Supplied text —

+++++

Remember the 'for richer' part of your wedding vows? These financial pitfalls can keep you from fulfilling that pledge.

By Erin Burt, Kiplinger's Personal Finance Magazine

Four words no one wants to hear soon after his or her wedding day: "We made a mistake."

I'm talking about financial choices, not your choice of spouse. Unfortunately, many newlyweds set themselves up for failure soon after they say "I do." If you bring bad money habits to your marriage or fail to come up with a plan to merge your financial lives, you could potentially doom your relationship to money trouble and endless arguments. That's not exactly "happily ever after."

On the other hand, nothing says "I love you" like the desire to start your marriage on the right financial foot (roses, schmoses). Here are six common pitfalls that trip up new couples. Steer clear of these, and you'll decrease the money tension and increase the harmony in your new life together.

1. Keeping money secrets

Money is one of the most common sources of arguments in a marriage, so it's best to simply avoid the subject altogether, right?

Wrong! Some of the most heated arguments stem from failing to discuss financial backgrounds, expectations and attitudes from the start. (See "Financial infidelity is rampant.") Communication is key to the survival of any relationship, and baring your financial soul to your partner is no exception.

Ideally, you want to have this conversation before walking down the aisle. After all, there are good marital surprises ("I didn't tell you I'm a gourmet chef?") and bad surprises ("I didn't tell you I have $20,000 in credit card debt?"). Full disclosure is in order here, and that includes your shoe fetish or gambling habit.

+++++

The records —

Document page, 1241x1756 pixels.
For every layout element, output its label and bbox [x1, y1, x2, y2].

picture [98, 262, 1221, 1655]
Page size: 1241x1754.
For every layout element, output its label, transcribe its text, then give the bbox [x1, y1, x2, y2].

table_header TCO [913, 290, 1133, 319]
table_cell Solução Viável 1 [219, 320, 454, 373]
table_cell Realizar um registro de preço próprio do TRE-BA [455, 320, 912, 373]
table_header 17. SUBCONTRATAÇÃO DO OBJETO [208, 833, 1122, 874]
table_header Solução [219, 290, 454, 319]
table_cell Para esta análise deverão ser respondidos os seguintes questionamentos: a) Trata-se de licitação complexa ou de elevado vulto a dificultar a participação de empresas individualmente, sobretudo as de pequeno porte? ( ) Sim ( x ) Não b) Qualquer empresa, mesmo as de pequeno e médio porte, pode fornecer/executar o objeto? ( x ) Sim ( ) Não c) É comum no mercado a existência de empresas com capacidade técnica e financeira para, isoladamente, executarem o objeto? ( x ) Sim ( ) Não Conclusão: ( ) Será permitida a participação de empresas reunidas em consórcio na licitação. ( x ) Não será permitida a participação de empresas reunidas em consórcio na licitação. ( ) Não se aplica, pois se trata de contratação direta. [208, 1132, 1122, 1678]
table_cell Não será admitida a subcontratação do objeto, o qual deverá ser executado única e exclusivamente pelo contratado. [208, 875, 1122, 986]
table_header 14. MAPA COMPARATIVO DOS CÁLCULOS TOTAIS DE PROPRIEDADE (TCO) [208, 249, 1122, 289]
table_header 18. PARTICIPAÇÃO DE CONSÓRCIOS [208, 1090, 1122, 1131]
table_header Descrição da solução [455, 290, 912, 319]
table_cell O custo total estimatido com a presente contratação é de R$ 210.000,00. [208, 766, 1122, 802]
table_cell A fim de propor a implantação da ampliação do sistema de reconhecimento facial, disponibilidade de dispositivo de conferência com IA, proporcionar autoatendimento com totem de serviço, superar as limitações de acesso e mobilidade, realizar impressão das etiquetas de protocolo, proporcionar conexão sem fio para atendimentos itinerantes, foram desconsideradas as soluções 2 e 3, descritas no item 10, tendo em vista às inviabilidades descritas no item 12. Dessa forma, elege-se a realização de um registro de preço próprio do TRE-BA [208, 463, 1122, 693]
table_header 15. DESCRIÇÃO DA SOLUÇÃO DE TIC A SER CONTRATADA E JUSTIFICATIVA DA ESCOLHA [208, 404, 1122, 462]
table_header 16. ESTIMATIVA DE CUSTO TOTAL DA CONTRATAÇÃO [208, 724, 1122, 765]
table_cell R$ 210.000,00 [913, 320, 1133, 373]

+++++

Direction A — According to the text on newlyweds' finances, how many common pitfalls trip up new couples?
Direction B — In the records, take the lines from the one with "table_header TCO [913, 290, 1133, 319]" up to and including the one with "table_cell O custo". Rewrite only those lines with "custo total" swapped for "valor total", leaving everything else unchanged.

Task answer A — Six.

Task answer B —
table_header TCO [913, 290, 1133, 319]
table_cell Solução Viável 1 [219, 320, 454, 373]
table_cell Realizar um registro de preço próprio do TRE-BA [455, 320, 912, 373]
table_header 17. SUBCONTRATAÇÃO DO OBJETO [208, 833, 1122, 874]
table_header Solução [219, 290, 454, 319]
table_cell Para esta análise deverão ser respondidos os seguintes questionamentos: a) Trata-se de licitação complexa ou de elevado vulto a dificultar a participação de empresas individualmente, sobretudo as de pequeno porte? ( ) Sim ( x ) Não b) Qualquer empresa, mesmo as de pequeno e médio porte, pode fornecer/executar o objeto? ( x ) Sim ( ) Não c) É comum no mercado a existência de empresas com capacidade técnica e financeira para, isoladamente, executarem o objeto? ( x ) Sim ( ) Não Conclusão: ( ) Será permitida a participação de empresas reunidas em consórcio na licitação. ( x ) Não será permitida a participação de empresas reunidas em consórcio na licitação. ( ) Não se aplica, pois se trata de contratação direta. [208, 1132, 1122, 1678]
table_cell Não será admitida a subcontratação do objeto, o qual deverá ser executado única e exclusivamente pelo contratado. [208, 875, 1122, 986]
table_header 14. MAPA COMPARATIVO DOS CÁLCULOS TOTAIS DE PROPRIEDADE (TCO) [208, 249, 1122, 289]
table_header 18. PARTICIPAÇÃO DE CONSÓRCIOS [208, 1090, 1122, 1131]
table_header Descrição da solução [455, 290, 912, 319]
table_cell O valor total estimatido com a presente contratação é de R$ 210.000,00. [208, 766, 1122, 802]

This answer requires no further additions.